• [PROBLEM DETAILS]:
Down to the last line, repeat the entries exactly and drop any image.

######

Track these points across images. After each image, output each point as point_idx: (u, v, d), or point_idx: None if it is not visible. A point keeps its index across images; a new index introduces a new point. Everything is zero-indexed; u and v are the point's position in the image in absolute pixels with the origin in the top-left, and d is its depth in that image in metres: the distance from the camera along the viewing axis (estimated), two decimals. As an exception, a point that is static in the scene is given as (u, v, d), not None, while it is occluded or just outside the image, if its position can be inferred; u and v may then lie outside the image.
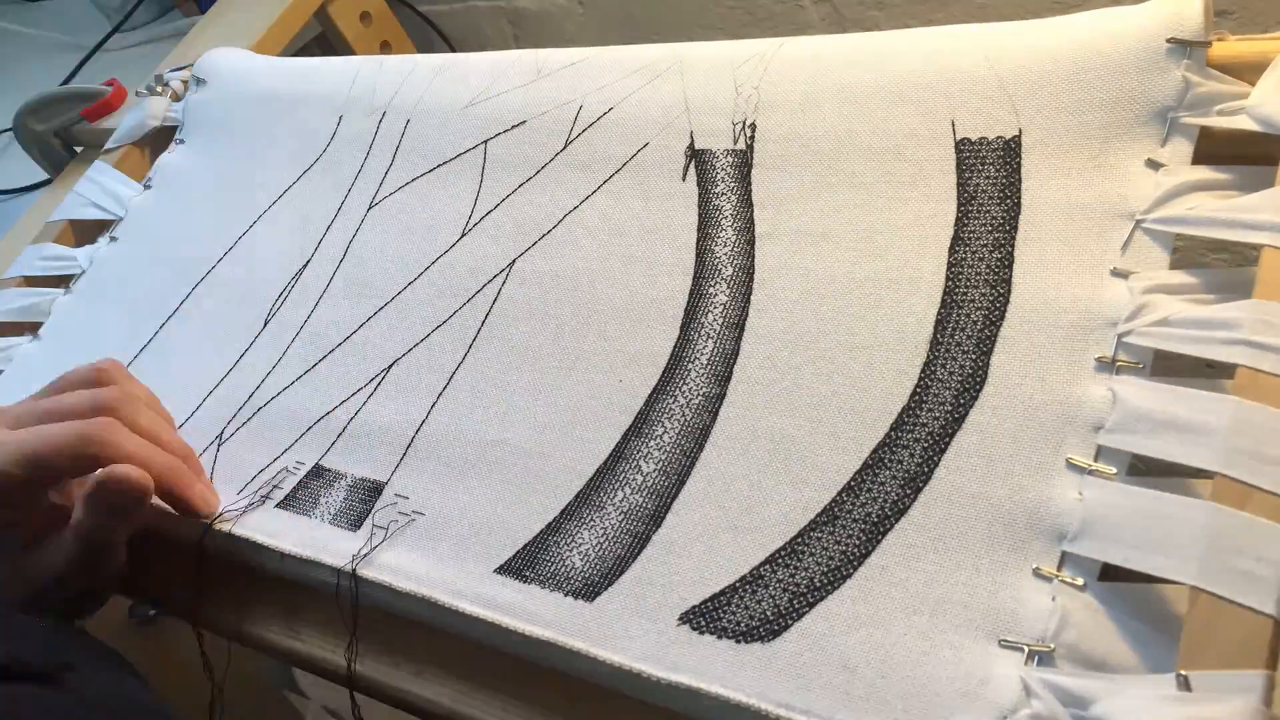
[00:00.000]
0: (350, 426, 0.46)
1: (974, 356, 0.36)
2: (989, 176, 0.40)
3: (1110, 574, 0.31)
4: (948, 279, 0.38)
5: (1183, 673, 0.27)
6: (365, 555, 0.40)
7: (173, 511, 0.42)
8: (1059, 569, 0.31)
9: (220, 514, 0.43)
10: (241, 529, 0.42)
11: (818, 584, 0.34)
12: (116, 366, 0.44)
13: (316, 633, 0.41)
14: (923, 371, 0.37)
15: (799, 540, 0.35)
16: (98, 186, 0.66)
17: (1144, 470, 0.33)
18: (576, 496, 0.39)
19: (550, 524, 0.39)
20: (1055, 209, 0.38)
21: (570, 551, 0.37)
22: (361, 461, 0.44)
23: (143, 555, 0.47)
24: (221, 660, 0.43)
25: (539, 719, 0.36)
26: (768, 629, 0.33)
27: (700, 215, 0.45)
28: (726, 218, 0.44)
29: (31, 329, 0.60)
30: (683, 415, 0.40)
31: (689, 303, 0.42)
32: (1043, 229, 0.38)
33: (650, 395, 0.41)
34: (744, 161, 0.45)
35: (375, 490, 0.42)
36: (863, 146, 0.43)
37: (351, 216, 0.54)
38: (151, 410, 0.44)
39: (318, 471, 0.44)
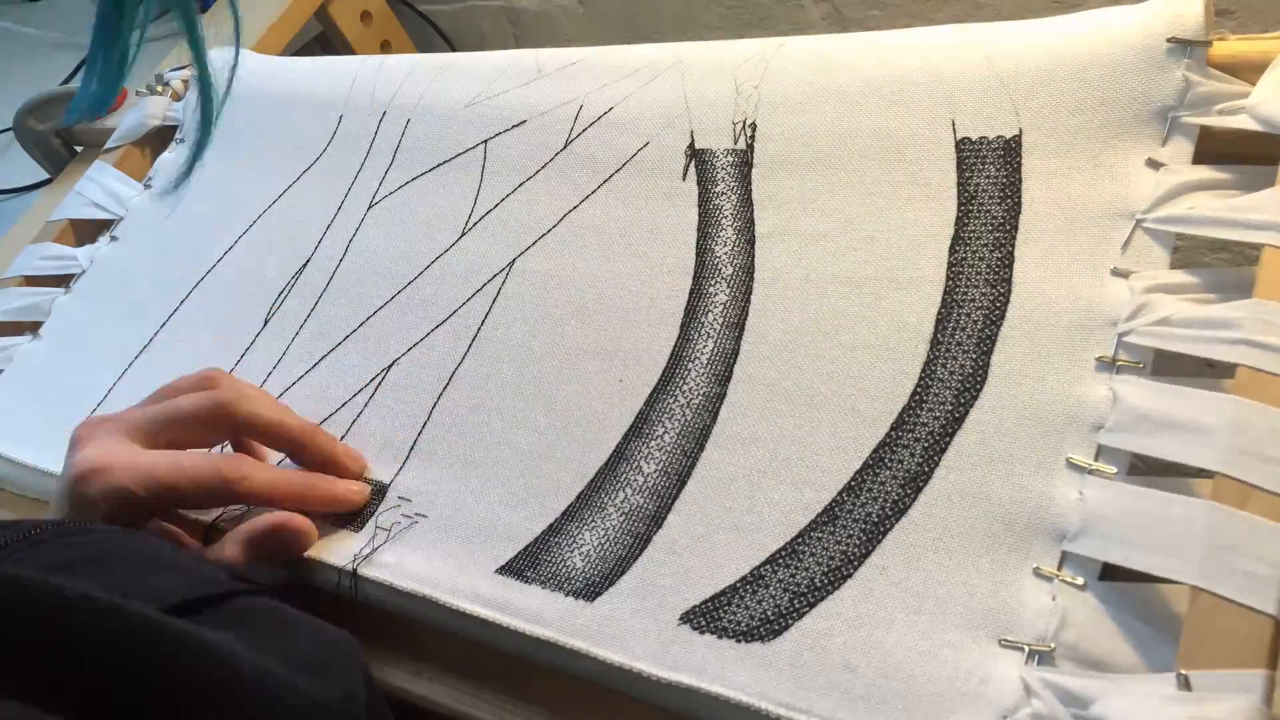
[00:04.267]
0: (352, 428, 0.46)
1: (974, 356, 0.36)
2: (989, 176, 0.40)
3: (1110, 573, 0.31)
4: (948, 278, 0.38)
5: (1183, 672, 0.27)
6: (366, 555, 0.40)
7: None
8: (1059, 568, 0.31)
9: (222, 515, 0.43)
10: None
11: (818, 584, 0.34)
12: (219, 371, 0.44)
13: (317, 632, 0.41)
14: (923, 371, 0.37)
15: (799, 540, 0.35)
16: (98, 186, 0.66)
17: (1144, 470, 0.33)
18: (578, 497, 0.39)
19: (552, 524, 0.39)
20: (1056, 208, 0.38)
21: (571, 552, 0.37)
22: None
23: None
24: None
25: (539, 719, 0.36)
26: (768, 629, 0.33)
27: (700, 215, 0.45)
28: (727, 217, 0.44)
29: (31, 329, 0.60)
30: (683, 415, 0.40)
31: (689, 302, 0.42)
32: (1043, 228, 0.38)
33: (651, 395, 0.41)
34: (744, 161, 0.45)
35: (379, 492, 0.42)
36: (863, 146, 0.43)
37: (351, 216, 0.54)
38: (266, 398, 0.44)
39: (318, 471, 0.44)
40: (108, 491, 0.38)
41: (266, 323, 0.52)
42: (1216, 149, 0.37)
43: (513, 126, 0.52)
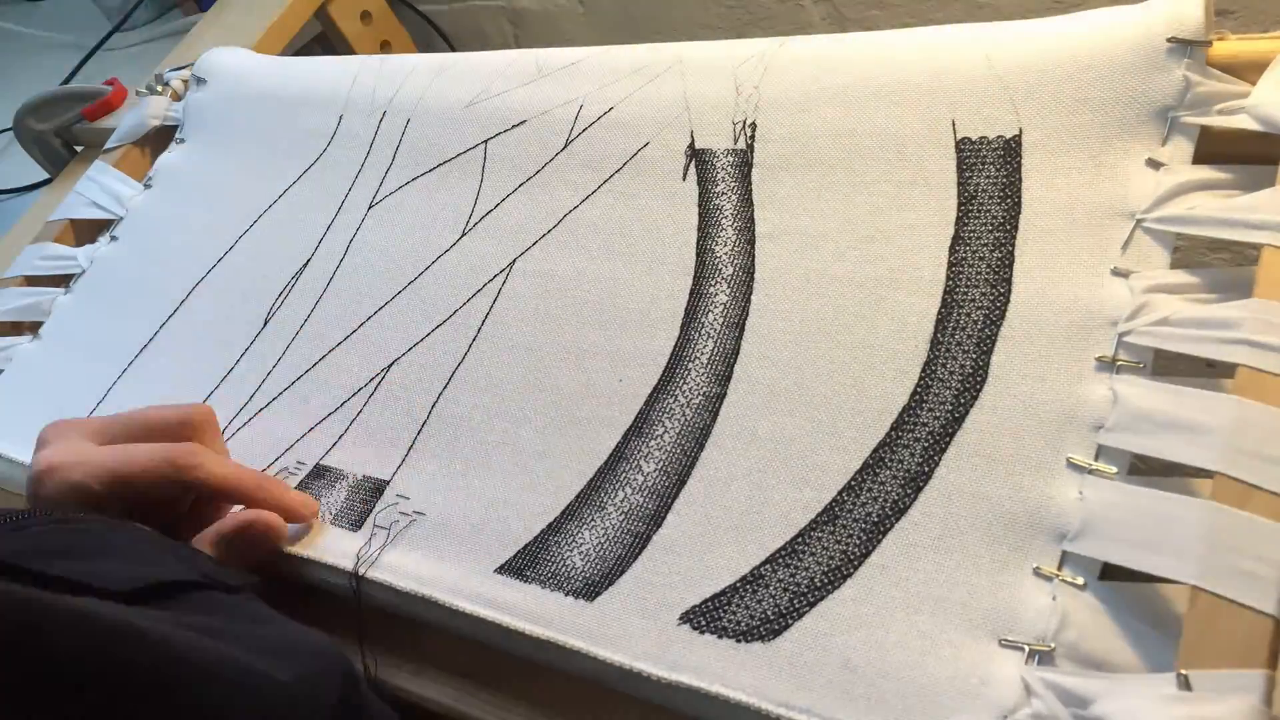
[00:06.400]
0: (352, 427, 0.46)
1: (974, 356, 0.36)
2: (989, 176, 0.40)
3: (1110, 573, 0.31)
4: (948, 278, 0.38)
5: (1183, 672, 0.27)
6: (370, 557, 0.40)
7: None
8: (1059, 568, 0.31)
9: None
10: (242, 528, 0.42)
11: (818, 583, 0.34)
12: (199, 416, 0.43)
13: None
14: (923, 371, 0.37)
15: (799, 540, 0.35)
16: (98, 186, 0.66)
17: (1144, 470, 0.33)
18: (577, 496, 0.39)
19: (551, 524, 0.39)
20: (1056, 208, 0.38)
21: (571, 551, 0.37)
22: (364, 461, 0.44)
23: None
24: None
25: (539, 719, 0.36)
26: (768, 628, 0.33)
27: (700, 215, 0.45)
28: (727, 217, 0.44)
29: (31, 329, 0.60)
30: (683, 415, 0.40)
31: (689, 302, 0.42)
32: (1043, 228, 0.38)
33: (651, 395, 0.41)
34: (744, 161, 0.45)
35: (377, 490, 0.42)
36: (863, 146, 0.43)
37: (352, 216, 0.54)
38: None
39: (319, 471, 0.44)
40: (63, 488, 0.38)
41: (266, 323, 0.52)
42: (1216, 149, 0.37)
43: (513, 126, 0.52)
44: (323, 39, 0.89)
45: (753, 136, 0.45)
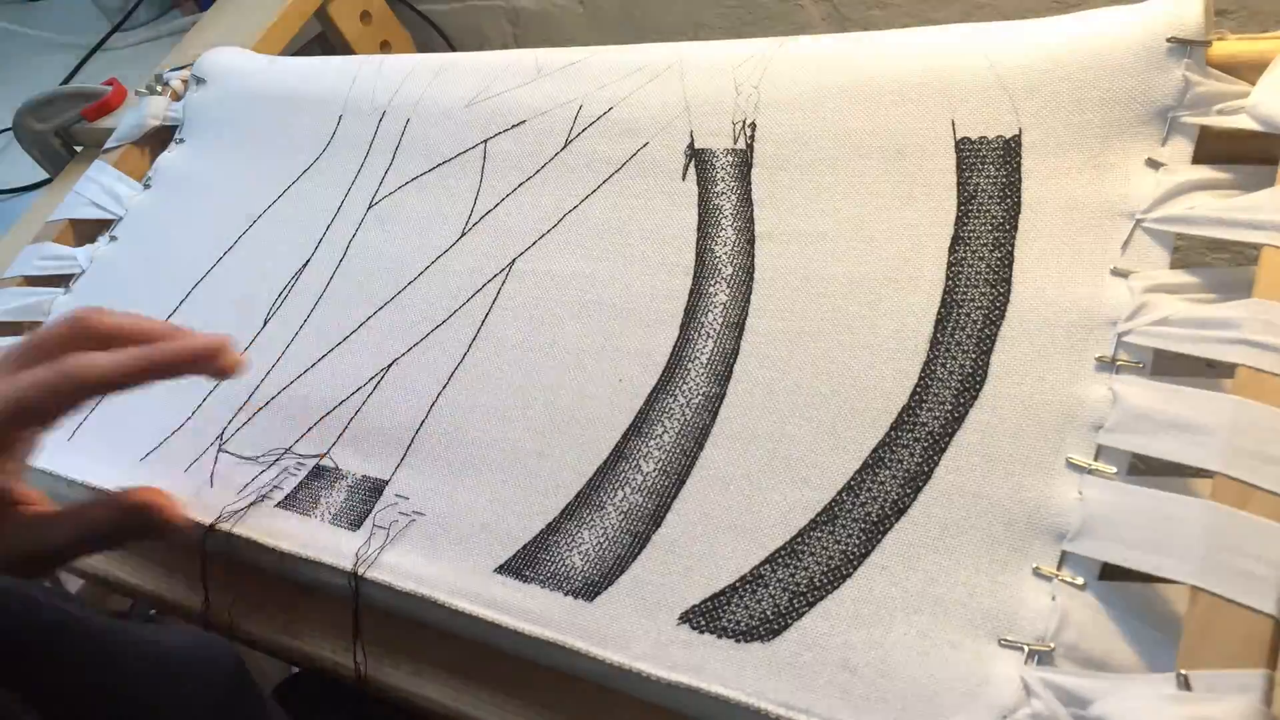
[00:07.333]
0: (350, 426, 0.46)
1: (974, 356, 0.36)
2: (989, 176, 0.40)
3: (1110, 573, 0.31)
4: (948, 278, 0.38)
5: (1183, 672, 0.27)
6: (369, 558, 0.40)
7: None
8: (1059, 568, 0.31)
9: (221, 514, 0.43)
10: (242, 529, 0.42)
11: (818, 583, 0.34)
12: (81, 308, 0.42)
13: (316, 632, 0.41)
14: (923, 371, 0.37)
15: (799, 540, 0.35)
16: (97, 186, 0.66)
17: (1144, 470, 0.33)
18: (576, 496, 0.39)
19: (550, 523, 0.39)
20: (1055, 208, 0.38)
21: (570, 551, 0.37)
22: (362, 461, 0.44)
23: (142, 556, 0.47)
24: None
25: (539, 719, 0.36)
26: (768, 628, 0.33)
27: (700, 215, 0.45)
28: (726, 217, 0.44)
29: (31, 329, 0.60)
30: (683, 415, 0.39)
31: (689, 302, 0.42)
32: (1043, 228, 0.38)
33: (650, 395, 0.41)
34: (744, 161, 0.45)
35: (376, 490, 0.42)
36: (863, 146, 0.43)
37: (351, 216, 0.54)
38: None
39: (318, 471, 0.44)
40: None
41: (266, 322, 0.52)
42: (1216, 149, 0.37)
43: (512, 126, 0.52)
44: (323, 39, 0.89)
45: (752, 136, 0.45)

######

• [OUTPUT OF THE EXERCISE]:
Track these points across images. After each image, output each point as point_idx: (u, v, d), or point_idx: None if it is not visible. A point keeps its index across images; a new index introduces a new point. Everything is zero-indexed; u and v are the point's position in the image in absolute pixels with the origin in the top-left, and d is its depth in that image in metres: the distance from the camera along the viewing axis (estimated), two decimals. As an exception, a point that is static in the scene is given as (u, v, d), not None, while it is occluded or just outside the image, if its position can be inferred; u and v may then lie outside the image.
[00:00.000]
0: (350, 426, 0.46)
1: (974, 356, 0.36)
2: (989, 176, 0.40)
3: (1110, 574, 0.31)
4: (948, 279, 0.38)
5: (1183, 673, 0.27)
6: (365, 555, 0.40)
7: (173, 511, 0.42)
8: (1059, 569, 0.31)
9: (220, 514, 0.43)
10: (241, 529, 0.42)
11: (818, 584, 0.34)
12: (116, 366, 0.44)
13: (316, 633, 0.41)
14: (923, 371, 0.37)
15: (799, 540, 0.35)
16: (98, 186, 0.66)
17: (1144, 470, 0.33)
18: (576, 496, 0.39)
19: (550, 524, 0.39)
20: (1055, 209, 0.38)
21: (570, 551, 0.37)
22: (361, 461, 0.44)
23: (143, 555, 0.47)
24: (221, 660, 0.43)
25: (539, 719, 0.36)
26: (768, 629, 0.33)
27: (700, 215, 0.45)
28: (726, 218, 0.44)
29: (31, 329, 0.60)
30: (683, 415, 0.40)
31: (689, 303, 0.42)
32: (1043, 229, 0.38)
33: (650, 395, 0.41)
34: (744, 161, 0.45)
35: (375, 490, 0.42)
36: (863, 146, 0.43)
37: (351, 216, 0.54)
38: (151, 410, 0.44)
39: (318, 471, 0.44)
[00:04.267]
0: (352, 428, 0.46)
1: (974, 356, 0.36)
2: (989, 176, 0.40)
3: (1110, 573, 0.31)
4: (948, 278, 0.38)
5: (1183, 672, 0.27)
6: (366, 555, 0.40)
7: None
8: (1059, 568, 0.31)
9: (222, 515, 0.43)
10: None
11: (818, 584, 0.34)
12: (219, 371, 0.44)
13: (317, 632, 0.41)
14: (923, 371, 0.37)
15: (799, 540, 0.35)
16: (98, 186, 0.66)
17: (1144, 470, 0.33)
18: (578, 497, 0.39)
19: (552, 524, 0.39)
20: (1056, 208, 0.38)
21: (571, 552, 0.37)
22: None
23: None
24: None
25: (539, 719, 0.36)
26: (768, 629, 0.33)
27: (700, 215, 0.45)
28: (727, 217, 0.44)
29: (31, 329, 0.60)
30: (683, 415, 0.40)
31: (689, 302, 0.42)
32: (1043, 228, 0.38)
33: (651, 395, 0.41)
34: (744, 161, 0.45)
35: (379, 492, 0.42)
36: (863, 146, 0.43)
37: (351, 216, 0.54)
38: (266, 398, 0.44)
39: (318, 471, 0.44)
40: (108, 491, 0.38)
41: (266, 323, 0.52)
42: (1216, 149, 0.37)
43: (513, 126, 0.52)
[00:06.400]
0: (352, 427, 0.46)
1: (974, 356, 0.36)
2: (989, 176, 0.40)
3: (1110, 573, 0.31)
4: (948, 278, 0.38)
5: (1183, 672, 0.27)
6: (370, 557, 0.40)
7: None
8: (1059, 568, 0.31)
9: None
10: (242, 528, 0.42)
11: (818, 583, 0.34)
12: (199, 416, 0.43)
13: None
14: (923, 371, 0.37)
15: (799, 540, 0.35)
16: (98, 186, 0.66)
17: (1144, 470, 0.33)
18: (577, 496, 0.39)
19: (551, 524, 0.39)
20: (1056, 208, 0.38)
21: (571, 551, 0.37)
22: (364, 461, 0.44)
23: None
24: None
25: (539, 719, 0.36)
26: (768, 628, 0.33)
27: (700, 215, 0.45)
28: (727, 217, 0.44)
29: (31, 329, 0.60)
30: (683, 415, 0.40)
31: (689, 302, 0.42)
32: (1043, 228, 0.38)
33: (651, 395, 0.41)
34: (744, 161, 0.45)
35: (377, 490, 0.42)
36: (863, 146, 0.43)
37: (352, 216, 0.54)
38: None
39: (319, 471, 0.44)
40: (63, 488, 0.38)
41: (266, 323, 0.52)
42: (1216, 149, 0.37)
43: (513, 126, 0.52)
44: (323, 39, 0.89)
45: (753, 136, 0.45)
[00:07.333]
0: (350, 426, 0.46)
1: (974, 356, 0.36)
2: (989, 176, 0.40)
3: (1110, 573, 0.31)
4: (948, 278, 0.38)
5: (1183, 672, 0.27)
6: (369, 558, 0.40)
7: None
8: (1059, 568, 0.31)
9: (221, 514, 0.43)
10: (242, 529, 0.42)
11: (818, 583, 0.34)
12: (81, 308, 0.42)
13: (316, 632, 0.41)
14: (923, 371, 0.37)
15: (799, 540, 0.35)
16: (97, 186, 0.66)
17: (1144, 470, 0.33)
18: (576, 496, 0.39)
19: (550, 523, 0.39)
20: (1055, 208, 0.38)
21: (570, 551, 0.37)
22: (362, 461, 0.44)
23: (142, 556, 0.47)
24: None
25: (539, 719, 0.36)
26: (768, 628, 0.33)
27: (700, 215, 0.45)
28: (726, 217, 0.44)
29: (31, 329, 0.60)
30: (683, 415, 0.39)
31: (689, 302, 0.42)
32: (1043, 228, 0.38)
33: (650, 395, 0.41)
34: (744, 161, 0.45)
35: (376, 490, 0.42)
36: (863, 146, 0.43)
37: (351, 216, 0.54)
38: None
39: (318, 471, 0.44)
40: None
41: (266, 322, 0.52)
42: (1216, 149, 0.37)
43: (512, 126, 0.52)
44: (323, 39, 0.89)
45: (752, 136, 0.45)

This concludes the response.